Dataset records:
++++++

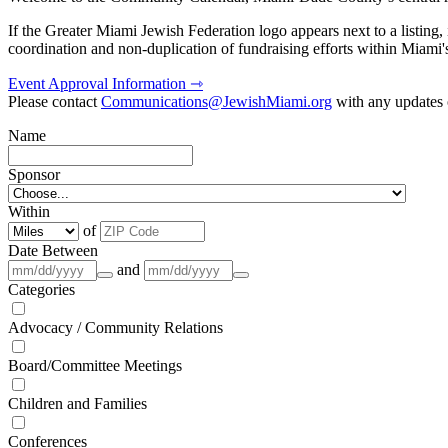
If the Greater Miami Jewish Federation logo appears next to a listing
coordination and non-duplication of fundraising efforts within Miami
Event Approval Information ⇾
Please contact
Communications@JewishMiami.org
with any updates o
Name
Sponsor
Within
of
Date Between
and
Categories
Advocacy / Community Relations
Board/Committee Meetings
Children and Families
Conferences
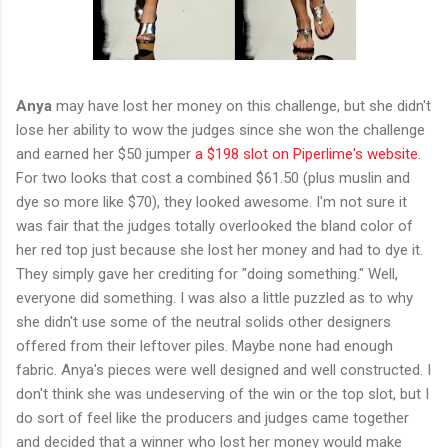
Anya
may have lost her money on this challenge, but she didn't
lose her ability to wow the judges since she won the challenge
and earned her $50 jumper
a $198 slot on Piperlime's website
.
For two looks that cost a combined $61.50 (plus muslin and
dye so more like $70), they looked awesome. I'm not sure it
was fair that the judges totally overlooked the bland color of
her red top just because she lost her money and had to dye it.
They simply gave her crediting for "doing something." Well,
everyone did something. I was also a little puzzled as to why
she didn't use some of the neutral solids other designers
offered from their leftover piles. Maybe none had enough
fabric. Anya's pieces were well designed and well constructed. I
don't think she was undeserving of the win or the top slot, but I
do sort of feel like the producers and judges came together
and decided that a winner who lost her money would make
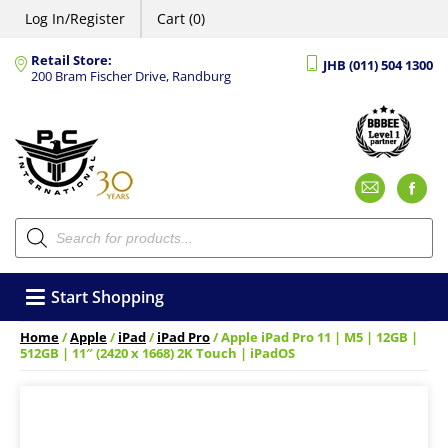
Log In/Register
Cart (0)
Retail Store:
JHB (011) 504 1300
200 Bram Fischer Drive, Randburg
Emai
F
Products
search
Start Shopping
Home
/
Apple
/
iPad
/
iPad Pro
/ Apple iPad Pro 11 | M5 | 12GB |
512GB | 11″ (2420 x 1668) 2K Touch | iPadOS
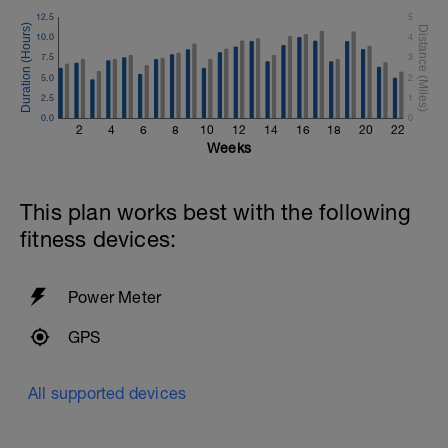
12.5
5
10.0
4
7.5
3
5.0
2
2.5
1
0.0
0
2
4
6
8
10
12
14
16
18
20
22
Weeks
This plan works best with the following
fitness devices:
Power Meter
GPS
All supported devices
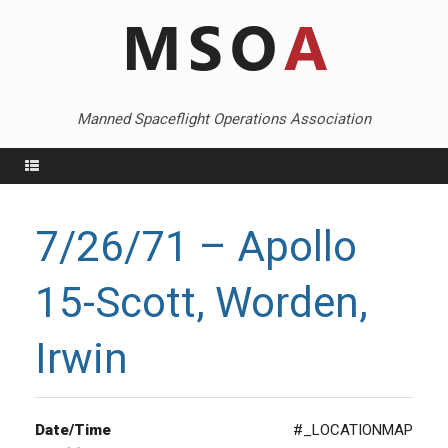
Skip
to
content
Manned Spaceflight Operations Association
Menu
7/26/71 – Apollo
15-Scott, Worden,
Irwin
Date/Time
#_LOCATIONMAP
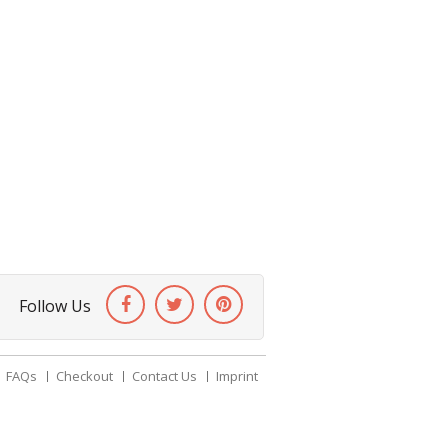
Follow Us
FAQs
Checkout
Contact Us
Imprint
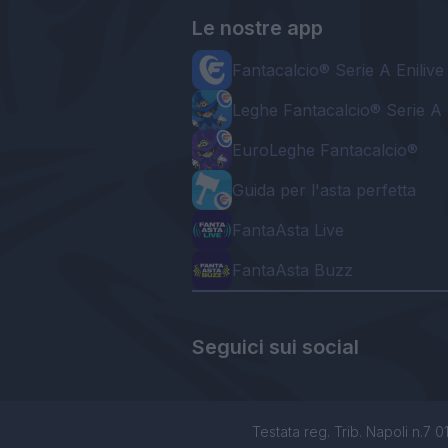
Le nostre app
Fantacalcio® Serie A Enilive
Leghe Fantacalcio® Serie A 
EuroLeghe Fantacalcio®
Guida per l'asta perfetta
FantaAsta Live
FantaAsta Buzz
Seguici sui social
Testata reg. Trib. Napoli n.7 01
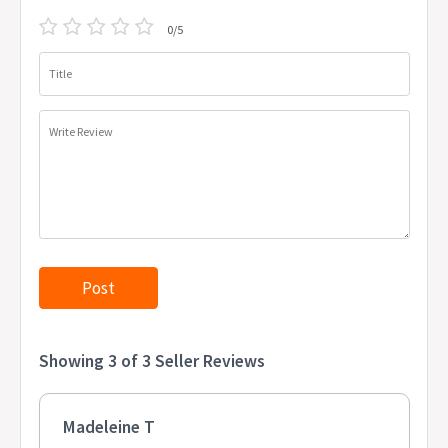
0/5
Title
Write Review
Showing 3 of 3 Seller Reviews
Madeleine T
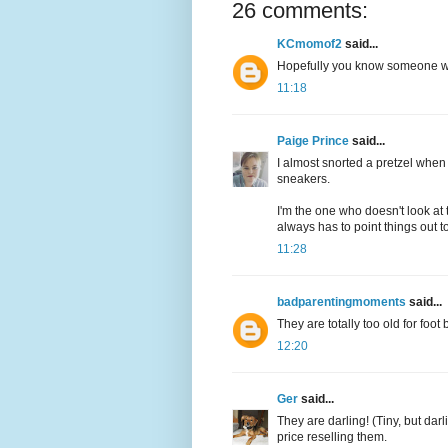
26 comments:
KCmomof2
said...
Hopefully you know someone wh
11:18
Paige Prince
said...
I almost snorted a pretzel when 
sneakers.
I'm the one who doesn't look at
always has to point things out t
11:28
badparentingmoments
said...
They are totally too old for foo
12:20
Ger
said...
They are darling! (Tiny, but dar
price reselling them.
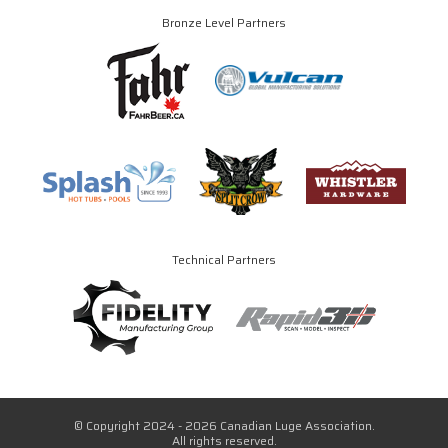
Bronze Level Partners
Technical Partners
© Copyright 2024 - 2026 Canadian Luge Association.
All rights reserved.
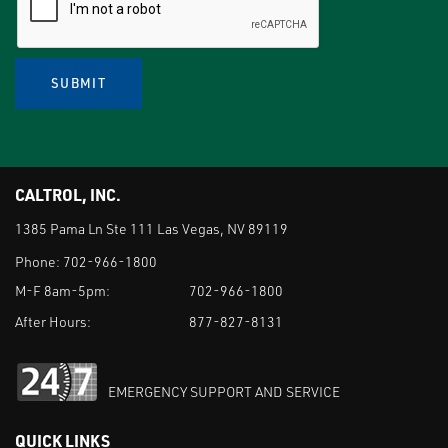
SUBMIT
CALTROL, INC.
1385 Pama Ln Ste 111 Las Vegas, NV 89119
Phone:
702-966-1800
M-F 8am-5pm:
702-966-1800
After Hours:
877-827-8131
EMERGENCY SUPPORT AND SERVICE
QUICK LINKS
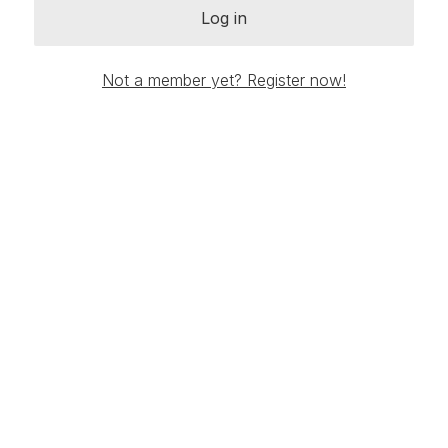
Log in
Not a member yet? Register now!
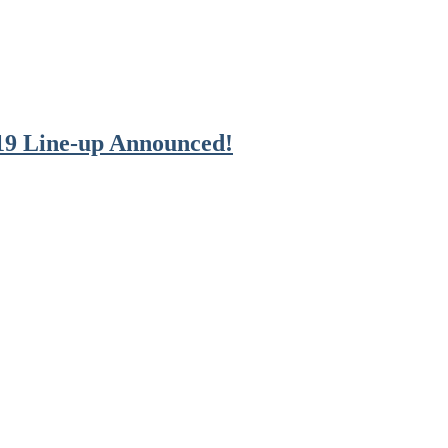
19 Line-up Announced!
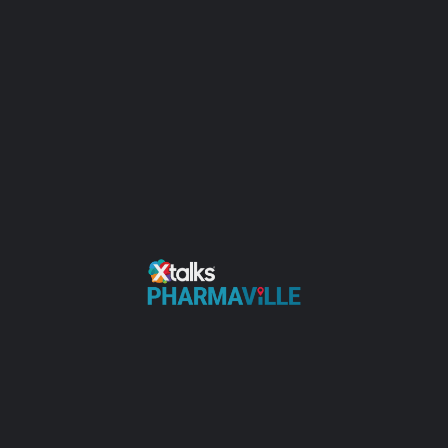
Clinical Research Services
Universities
Claim Your Profile to Add Information
Videos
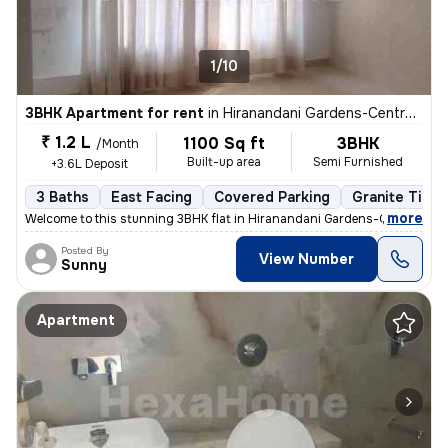
1/10
3BHK Apartment for rent
in
Hiranandani Gardens-Central Avenue, Powai, Mumbai
₹ 1.2 L
1100 Sq ft
3BHK
/Month
Built-up area
Semi Furnished
+3.6L Deposit
3 Baths
East Facing
Covered Parking
Granite Tiles
,
more
Welcome to this stunning 3BHK flat in Hiranandani Gardens-Central Ave
Posted By
View Number
Sunny
Apartment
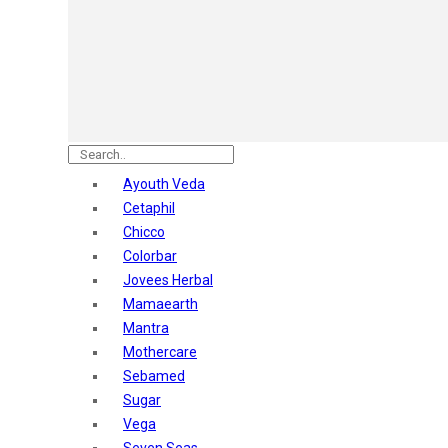
Astaberry
Sunban
Yardley London
Nature's
Dot & Key
Aqualogica
Armaf
Aroma Magic
Ayouth Veda
Astaberry
Cetaphil
Axe
Chicco
Bajaj
Colorbar
Bblunt
Jovees Herbal
Beardo
Mamaearth
Bella Vita
Mantra
Black Rose
Mothercare
Blue Heaven
Sebamed
Boroplus
Sugar
Cfs
Vega
Charmis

++++++

● Written task: The reply has to reproduce every line above verbatim and contain no pictures.

● Your solution:
If the Greater Miami Jewish Federation logo appears next to a listing
coordination and non-duplication of fundraising efforts within Miami
Event Approval Information ⇾
Please contact
Communications@JewishMiami.org
with any updates o
Name
Sponsor
Within
of
Date Between
and
Categories
Advocacy / Community Relations
Board/Committee Meetings
Children and Families
Conferences
Anya
may have lost her money on this challenge, but she didn't
lose her ability to wow the judges since she won the challenge
and earned her $50 jumper
a $198 slot on Piperlime's website
.
For two looks that cost a combined $61.50 (plus muslin and
dye so more like $70), they looked awesome. I'm not sure it
was fair that the judges totally overlooked the bland color of
her red top just because she lost her money and had to dye it.
They simply gave her crediting for "doing something." Well,
everyone did something. I was also a little puzzled as to why
she didn't use some of the neutral solids other designers
offered from their leftover piles. Maybe none had enough
fabric. Anya's pieces were well designed and well constructed. I
don't think she was undeserving of the win or the top slot, but I
do sort of feel like the producers and judges came together
and decided that a winner who lost her money would make
Log In/Register
Cart (0)
Retail Store:
JHB (011) 504 1300
200 Bram Fischer Drive, Randburg
Emai
F
Products
search
Start Shopping
Home
/
Apple
/
iPad
/
iPad Pro
/ Apple iPad Pro 11 | M5 | 12GB |
512GB | 11″ (2420 x 1668) 2K Touch | iPadOS
12.5
5
10.0
4
7.5
3
5.0
2
2.5
1
0.0
0
2
4
6
8
10
12
14
16
18
20
22
Weeks
This plan works best with the following
fitness devices:
Power Meter
GPS
All supported devices
Skip
to
content
Manned Spaceflight Operations Association
Menu
7/26/71 – Apollo
15-Scott, Worden,
Irwin
Date/Time
#_LOCATIONMAP
Follow Us
FAQs
Checkout
Contact Us
Imprint
Le nostre app
Fantacalcio® Serie A Enilive
Leghe Fantacalcio® Serie A 
EuroLeghe Fantacalcio®
Guida per l'asta perfetta
FantaAsta Live
FantaAsta Buzz
Seguici sui social
Testata reg. Trib. Napoli n.7 01
0/5
Title
Write Review
Showing 3 of 3 Seller Reviews
Madeleine T
26 comments:
KCmomof2
said...
Hopefully you know someone wh
11:18
Paige Prince
said...
I almost snorted a pretzel when 
sneakers.
I'm the one who doesn't look at
always has to point things out t
11:28
badparentingmoments
said...
They are totally too old for foo
12:20
Ger
said...
They are darling! (Tiny, but dar
price reselling them.
Bronze Level Partners
Technical Partners
© Copyright 2024 - 2026 Canadian Luge Association.
All rights reserved.
SUBMIT
CALTROL, INC.
1385 Pama Ln Ste 111 Las Vegas, NV 89119
Phone:
702-966-1800
M-F 8am-5pm:
702-966-1800
After Hours:
877-827-8131
EMERGENCY SUPPORT AND SERVICE
QUICK LINKS
Log in
Not a member yet? Register now!
19 Line-up Announced!
Clinical Research Services
Universities
Claim Your Profile to Add Information
Videos
1/10
3BHK Apartment for rent
in
Hiranandani Gardens-Central Avenue, Powai, Mumbai
₹ 1.2 L
1100 Sq ft
3BHK
/Month
Built-up area
Semi Furnished
+3.6L Deposit
3 Baths
East Facing
Covered Parking
Granite Tiles
,
more
Welcome to this stunning 3BHK flat in Hiranandani Gardens-Central Ave
Posted By
View Number
Sunny
Apartment
Astaberry
Sunban
Yardley London
Nature's
Dot & Key
Aqualogica
Armaf
Aroma Magic
Ayouth Veda
Astaberry
Cetaphil
Axe
Chicco
Bajaj
Colorbar
Bblunt
Jovees Herbal
Beardo
Mamaearth
Bella Vita
Mantra
Black Rose
Mothercare
Blue Heaven
Sebamed
Boroplus
Sugar
Cfs
Vega
Charmis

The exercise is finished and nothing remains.